**Quoted passage**.
########################################
As you work on different kinds of phrases you will encounter things that feel unfamiliar, like different fretting patterns that confuse you. Or having to move across strings in unusual patterns. So there is still motor learning happening. These are all slightly different tweaks oh your core motion. So the same approach still applies. Do it fast, confirm that it is smooth / efficient, then slow down a tiny bit and see if you can get some more notes right. Play it fast again to test. Ping pong around. Get bored, put it down, come back later. And so on.
This is the general outline, I don’t really alter it. I don’t spend tons of time in this “slow and controlled” zone you’re speaking of, which I described as “grinding” above. If I’m going really slow, it’s only because the motion is pefect, I know I’ll be able to play the phrase, and I’m just memorizing the fretting or something. But I don’t tend to work on motions at super slow speeds because I can’t tell if the motions are correct when going that slow.
I hear. That helps. (I’d follow up, but I don’t want to hijack @RobertFlores’s thread, and I think it’s time for me to post a vid or two anyway.)
Hey Rob sorry for not addressing your reply earlier (and thanks @Troy for jumping in!).
In short the approach you say at the start you don’t want to do… is the approach we recommend
That is: do some fast and sloppy attempts, where you kind of play the thing with maybe some swipes etc., then slow it down just a little (while remaining fairly fast) and try to clean it up.
shooting from the hip, I’d say the movement you show at 2:27, the “controlled” and slower one, is stringhoppy and unlikely to go faster than what you are demonstrating here.
Finally, it is a bit easier for us to work with text + short videos with only the playing example and no talking (usually 10-20 secs sufficient).
This way it’s easier to find the actual playing that needs analysing and other forummers can find the topic via the search function.
Thanks and great playing by the way
Concur with @tommo. 2:27 will not speed up because it’s not an efficient motion. If you do manage to speed up, it would only be due to changing it to some other motion, consciously or otherwise. In which case again, it’s not really that motion any more.
########################################
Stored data
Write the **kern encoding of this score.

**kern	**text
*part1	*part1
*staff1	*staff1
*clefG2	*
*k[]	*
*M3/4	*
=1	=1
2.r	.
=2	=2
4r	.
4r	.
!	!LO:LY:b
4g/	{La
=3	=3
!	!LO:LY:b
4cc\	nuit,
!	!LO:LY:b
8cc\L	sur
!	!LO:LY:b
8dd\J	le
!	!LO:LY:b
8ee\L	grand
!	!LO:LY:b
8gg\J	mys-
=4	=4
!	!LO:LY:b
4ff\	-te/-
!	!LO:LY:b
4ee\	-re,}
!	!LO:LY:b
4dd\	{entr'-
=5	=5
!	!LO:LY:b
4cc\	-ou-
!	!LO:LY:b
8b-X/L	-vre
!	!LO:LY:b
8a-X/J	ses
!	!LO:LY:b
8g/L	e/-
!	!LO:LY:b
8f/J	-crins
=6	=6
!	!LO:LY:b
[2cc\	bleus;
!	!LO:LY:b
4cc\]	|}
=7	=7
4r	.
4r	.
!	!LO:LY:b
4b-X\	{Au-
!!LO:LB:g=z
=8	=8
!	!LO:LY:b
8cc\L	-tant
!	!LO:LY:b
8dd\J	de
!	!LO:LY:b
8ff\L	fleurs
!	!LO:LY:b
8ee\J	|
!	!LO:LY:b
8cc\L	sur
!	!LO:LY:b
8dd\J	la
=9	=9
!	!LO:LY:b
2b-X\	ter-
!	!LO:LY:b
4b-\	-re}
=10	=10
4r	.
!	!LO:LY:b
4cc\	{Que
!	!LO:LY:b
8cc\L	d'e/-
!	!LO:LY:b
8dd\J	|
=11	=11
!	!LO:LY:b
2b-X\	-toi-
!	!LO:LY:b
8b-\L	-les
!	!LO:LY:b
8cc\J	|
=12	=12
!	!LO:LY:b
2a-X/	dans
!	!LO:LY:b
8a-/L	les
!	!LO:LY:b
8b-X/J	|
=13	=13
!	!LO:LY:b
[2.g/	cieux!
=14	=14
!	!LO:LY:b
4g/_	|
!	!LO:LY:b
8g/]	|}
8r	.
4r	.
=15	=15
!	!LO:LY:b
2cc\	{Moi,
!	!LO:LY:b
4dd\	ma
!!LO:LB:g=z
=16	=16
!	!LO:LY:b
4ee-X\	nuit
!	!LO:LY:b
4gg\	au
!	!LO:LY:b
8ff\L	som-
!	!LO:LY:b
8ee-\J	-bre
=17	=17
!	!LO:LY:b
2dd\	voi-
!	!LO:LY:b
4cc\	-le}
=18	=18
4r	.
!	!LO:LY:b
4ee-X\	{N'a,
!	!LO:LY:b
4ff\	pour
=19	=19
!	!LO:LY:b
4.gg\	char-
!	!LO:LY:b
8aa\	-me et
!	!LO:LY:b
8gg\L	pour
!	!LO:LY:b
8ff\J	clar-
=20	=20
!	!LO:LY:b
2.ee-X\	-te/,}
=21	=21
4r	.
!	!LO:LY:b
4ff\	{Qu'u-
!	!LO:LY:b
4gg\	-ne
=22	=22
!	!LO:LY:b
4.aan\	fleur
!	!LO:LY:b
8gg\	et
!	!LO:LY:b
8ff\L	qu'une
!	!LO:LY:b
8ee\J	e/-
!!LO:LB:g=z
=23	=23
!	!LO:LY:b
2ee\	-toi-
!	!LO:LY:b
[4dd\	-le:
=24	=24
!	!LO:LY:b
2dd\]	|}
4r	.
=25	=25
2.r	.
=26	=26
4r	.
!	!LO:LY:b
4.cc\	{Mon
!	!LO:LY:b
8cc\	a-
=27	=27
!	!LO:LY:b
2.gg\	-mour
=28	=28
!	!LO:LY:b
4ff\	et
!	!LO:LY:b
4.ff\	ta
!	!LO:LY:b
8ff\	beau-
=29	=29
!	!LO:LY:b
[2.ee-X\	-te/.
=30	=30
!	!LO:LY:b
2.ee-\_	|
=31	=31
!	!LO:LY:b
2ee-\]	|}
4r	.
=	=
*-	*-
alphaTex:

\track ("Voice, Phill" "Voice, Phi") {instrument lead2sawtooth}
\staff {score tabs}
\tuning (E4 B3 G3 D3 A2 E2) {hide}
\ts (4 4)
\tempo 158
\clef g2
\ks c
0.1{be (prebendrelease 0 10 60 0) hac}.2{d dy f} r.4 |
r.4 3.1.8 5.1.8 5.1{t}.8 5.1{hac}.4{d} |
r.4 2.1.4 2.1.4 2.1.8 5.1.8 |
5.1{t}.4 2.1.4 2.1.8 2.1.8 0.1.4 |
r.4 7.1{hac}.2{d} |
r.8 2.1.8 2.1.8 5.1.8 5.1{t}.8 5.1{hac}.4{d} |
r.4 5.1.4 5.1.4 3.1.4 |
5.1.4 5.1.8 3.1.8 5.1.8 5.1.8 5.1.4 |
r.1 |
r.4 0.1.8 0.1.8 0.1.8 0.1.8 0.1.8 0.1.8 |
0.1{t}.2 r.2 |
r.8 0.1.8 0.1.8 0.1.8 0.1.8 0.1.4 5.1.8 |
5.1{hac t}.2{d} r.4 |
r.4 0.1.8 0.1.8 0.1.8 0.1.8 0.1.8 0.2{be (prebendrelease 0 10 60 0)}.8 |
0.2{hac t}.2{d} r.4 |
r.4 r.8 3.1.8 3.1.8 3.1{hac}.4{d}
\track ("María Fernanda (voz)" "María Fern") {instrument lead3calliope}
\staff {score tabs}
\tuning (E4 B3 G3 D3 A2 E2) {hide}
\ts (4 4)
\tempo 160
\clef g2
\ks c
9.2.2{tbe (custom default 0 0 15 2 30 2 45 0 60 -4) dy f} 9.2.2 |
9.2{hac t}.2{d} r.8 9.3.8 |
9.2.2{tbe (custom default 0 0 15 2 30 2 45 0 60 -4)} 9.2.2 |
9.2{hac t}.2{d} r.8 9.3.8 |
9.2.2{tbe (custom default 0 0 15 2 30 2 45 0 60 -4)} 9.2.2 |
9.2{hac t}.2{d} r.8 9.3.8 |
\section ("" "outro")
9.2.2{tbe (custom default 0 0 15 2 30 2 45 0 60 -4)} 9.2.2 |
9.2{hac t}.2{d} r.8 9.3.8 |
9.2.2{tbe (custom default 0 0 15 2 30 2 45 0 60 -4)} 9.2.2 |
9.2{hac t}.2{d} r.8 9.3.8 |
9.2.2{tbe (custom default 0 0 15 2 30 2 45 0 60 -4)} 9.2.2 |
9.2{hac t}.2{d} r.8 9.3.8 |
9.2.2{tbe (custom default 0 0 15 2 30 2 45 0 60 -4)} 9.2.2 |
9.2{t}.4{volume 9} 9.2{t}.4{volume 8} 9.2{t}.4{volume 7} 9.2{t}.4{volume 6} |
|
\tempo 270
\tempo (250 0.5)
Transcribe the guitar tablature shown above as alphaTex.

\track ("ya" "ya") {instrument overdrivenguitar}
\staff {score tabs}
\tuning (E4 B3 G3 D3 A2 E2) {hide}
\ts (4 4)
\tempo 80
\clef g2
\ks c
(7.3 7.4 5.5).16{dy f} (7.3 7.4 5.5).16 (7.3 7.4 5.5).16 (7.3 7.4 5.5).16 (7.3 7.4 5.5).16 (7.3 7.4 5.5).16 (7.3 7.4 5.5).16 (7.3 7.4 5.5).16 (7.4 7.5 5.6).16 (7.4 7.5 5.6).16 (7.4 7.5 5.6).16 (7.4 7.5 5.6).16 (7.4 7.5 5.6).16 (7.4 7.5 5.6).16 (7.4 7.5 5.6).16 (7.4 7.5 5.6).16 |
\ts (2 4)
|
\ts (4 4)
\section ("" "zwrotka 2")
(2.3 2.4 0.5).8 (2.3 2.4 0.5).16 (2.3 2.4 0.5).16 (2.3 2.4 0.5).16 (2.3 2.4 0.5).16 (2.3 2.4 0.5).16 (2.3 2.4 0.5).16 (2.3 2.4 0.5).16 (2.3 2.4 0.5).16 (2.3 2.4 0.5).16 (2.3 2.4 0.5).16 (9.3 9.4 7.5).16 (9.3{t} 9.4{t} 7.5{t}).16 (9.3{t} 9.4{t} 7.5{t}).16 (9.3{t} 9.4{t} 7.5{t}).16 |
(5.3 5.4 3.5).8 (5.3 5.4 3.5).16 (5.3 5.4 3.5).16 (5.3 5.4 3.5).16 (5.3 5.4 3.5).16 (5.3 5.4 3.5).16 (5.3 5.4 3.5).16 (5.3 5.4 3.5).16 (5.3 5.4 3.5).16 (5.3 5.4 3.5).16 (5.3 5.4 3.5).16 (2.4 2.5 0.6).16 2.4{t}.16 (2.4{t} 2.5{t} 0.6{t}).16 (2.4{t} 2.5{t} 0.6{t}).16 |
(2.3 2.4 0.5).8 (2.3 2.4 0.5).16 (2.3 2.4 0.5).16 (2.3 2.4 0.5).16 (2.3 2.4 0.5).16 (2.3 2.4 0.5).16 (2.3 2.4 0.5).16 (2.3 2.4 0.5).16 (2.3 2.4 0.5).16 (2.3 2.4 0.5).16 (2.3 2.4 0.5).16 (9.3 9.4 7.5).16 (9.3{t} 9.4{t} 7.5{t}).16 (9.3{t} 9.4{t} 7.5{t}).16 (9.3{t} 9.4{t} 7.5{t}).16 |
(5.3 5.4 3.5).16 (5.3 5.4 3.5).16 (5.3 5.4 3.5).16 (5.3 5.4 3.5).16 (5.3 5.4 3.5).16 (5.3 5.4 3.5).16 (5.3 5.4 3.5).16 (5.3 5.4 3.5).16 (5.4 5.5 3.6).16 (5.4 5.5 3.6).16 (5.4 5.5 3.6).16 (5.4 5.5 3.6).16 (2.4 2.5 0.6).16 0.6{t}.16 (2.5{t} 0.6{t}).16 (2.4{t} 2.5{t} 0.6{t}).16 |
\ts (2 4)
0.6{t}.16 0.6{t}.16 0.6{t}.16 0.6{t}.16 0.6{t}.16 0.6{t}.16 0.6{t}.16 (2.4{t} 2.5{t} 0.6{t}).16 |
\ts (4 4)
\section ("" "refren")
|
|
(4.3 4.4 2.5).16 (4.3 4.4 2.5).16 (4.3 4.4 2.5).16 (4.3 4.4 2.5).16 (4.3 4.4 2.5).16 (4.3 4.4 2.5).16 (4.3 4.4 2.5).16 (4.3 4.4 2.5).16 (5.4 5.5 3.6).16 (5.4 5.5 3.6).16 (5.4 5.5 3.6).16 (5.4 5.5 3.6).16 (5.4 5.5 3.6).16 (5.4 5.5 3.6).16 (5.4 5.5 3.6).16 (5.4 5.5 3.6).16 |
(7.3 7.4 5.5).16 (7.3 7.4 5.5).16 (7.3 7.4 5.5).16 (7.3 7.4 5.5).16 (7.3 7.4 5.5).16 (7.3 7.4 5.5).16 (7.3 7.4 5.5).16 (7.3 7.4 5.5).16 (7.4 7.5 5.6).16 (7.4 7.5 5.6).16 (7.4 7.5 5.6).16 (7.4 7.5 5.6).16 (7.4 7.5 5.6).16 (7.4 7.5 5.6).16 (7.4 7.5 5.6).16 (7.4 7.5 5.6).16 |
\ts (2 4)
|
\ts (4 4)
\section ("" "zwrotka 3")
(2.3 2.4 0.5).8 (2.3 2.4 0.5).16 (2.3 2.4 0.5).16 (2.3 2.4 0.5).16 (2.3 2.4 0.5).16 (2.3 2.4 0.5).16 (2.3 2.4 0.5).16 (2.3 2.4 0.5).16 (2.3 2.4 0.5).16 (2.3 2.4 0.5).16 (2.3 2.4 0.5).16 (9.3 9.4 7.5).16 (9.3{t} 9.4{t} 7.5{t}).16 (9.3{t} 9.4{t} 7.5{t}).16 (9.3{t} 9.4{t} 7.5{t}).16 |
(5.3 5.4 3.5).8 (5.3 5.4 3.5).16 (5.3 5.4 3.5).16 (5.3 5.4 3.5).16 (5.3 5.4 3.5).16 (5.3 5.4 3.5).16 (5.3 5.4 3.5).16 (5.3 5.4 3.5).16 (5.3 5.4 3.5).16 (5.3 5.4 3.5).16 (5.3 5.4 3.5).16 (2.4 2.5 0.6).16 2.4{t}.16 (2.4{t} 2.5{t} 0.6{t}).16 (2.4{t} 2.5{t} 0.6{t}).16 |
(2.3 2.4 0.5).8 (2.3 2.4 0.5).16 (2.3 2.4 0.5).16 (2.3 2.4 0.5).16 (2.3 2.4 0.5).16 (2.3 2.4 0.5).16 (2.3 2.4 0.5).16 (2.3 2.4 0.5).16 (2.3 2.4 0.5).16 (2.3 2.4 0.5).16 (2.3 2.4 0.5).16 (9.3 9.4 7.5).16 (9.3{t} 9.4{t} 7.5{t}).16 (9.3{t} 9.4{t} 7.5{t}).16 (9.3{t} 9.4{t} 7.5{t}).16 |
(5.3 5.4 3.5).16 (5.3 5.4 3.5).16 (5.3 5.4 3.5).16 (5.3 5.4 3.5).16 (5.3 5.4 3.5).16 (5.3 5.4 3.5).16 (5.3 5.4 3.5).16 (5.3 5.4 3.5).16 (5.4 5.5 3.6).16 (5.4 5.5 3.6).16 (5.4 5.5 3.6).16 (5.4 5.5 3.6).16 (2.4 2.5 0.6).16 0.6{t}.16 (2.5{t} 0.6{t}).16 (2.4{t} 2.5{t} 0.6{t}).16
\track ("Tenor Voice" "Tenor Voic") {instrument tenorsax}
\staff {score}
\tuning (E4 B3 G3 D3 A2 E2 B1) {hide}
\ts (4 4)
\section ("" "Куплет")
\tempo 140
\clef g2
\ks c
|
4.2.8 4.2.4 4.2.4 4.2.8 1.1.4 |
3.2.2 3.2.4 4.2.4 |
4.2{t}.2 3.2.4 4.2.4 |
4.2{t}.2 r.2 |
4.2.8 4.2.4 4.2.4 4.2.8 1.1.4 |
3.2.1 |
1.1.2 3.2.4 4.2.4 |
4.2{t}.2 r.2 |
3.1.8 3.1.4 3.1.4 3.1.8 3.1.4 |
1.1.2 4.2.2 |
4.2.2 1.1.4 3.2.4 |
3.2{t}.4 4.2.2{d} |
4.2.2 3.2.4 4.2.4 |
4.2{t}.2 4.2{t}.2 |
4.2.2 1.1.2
########################################
**Written instruction**. Please quote the guitar practice discussion above in full, word for word.

**Correct answer**.
As you work on different kinds of phrases you will encounter things that feel unfamiliar, like different fretting patterns that confuse you. Or having to move across strings in unusual patterns. So there is still motor learning happening. These are all slightly different tweaks oh your core motion. So the same approach still applies. Do it fast, confirm that it is smooth / efficient, then slow down a tiny bit and see if you can get some more notes right. Play it fast again to test. Ping pong around. Get bored, put it down, come back later. And so on.
This is the general outline, I don’t really alter it. I don’t spend tons of time in this “slow and controlled” zone you’re speaking of, which I described as “grinding” above. If I’m going really slow, it’s only because the motion is pefect, I know I’ll be able to play the phrase, and I’m just memorizing the fretting or something. But I don’t tend to work on motions at super slow speeds because I can’t tell if the motions are correct when going that slow.
I hear. That helps. (I’d follow up, but I don’t want to hijack @RobertFlores’s thread, and I think it’s time for me to post a vid or two anyway.)
Hey Rob sorry for not addressing your reply earlier (and thanks @Troy for jumping in!).
In short the approach you say at the start you don’t want to do… is the approach we recommend
That is: do some fast and sloppy attempts, where you kind of play the thing with maybe some swipes etc., then slow it down just a little (while remaining fairly fast) and try to clean it up.
shooting from the hip, I’d say the movement you show at 2:27, the “controlled” and slower one, is stringhoppy and unlikely to go faster than what you are demonstrating here.
Finally, it is a bit easier for us to work with text + short videos with only the playing example and no talking (usually 10-20 secs sufficient).
This way it’s easier to find the actual playing that needs analysing and other forummers can find the topic via the search function.
Thanks and great playing by the way
Concur with @tommo. 2:27 will not speed up because it’s not an efficient motion. If you do manage to speed up, it would only be due to changing it to some other motion, consciously or otherwise. In which case again, it’s not really that motion any more.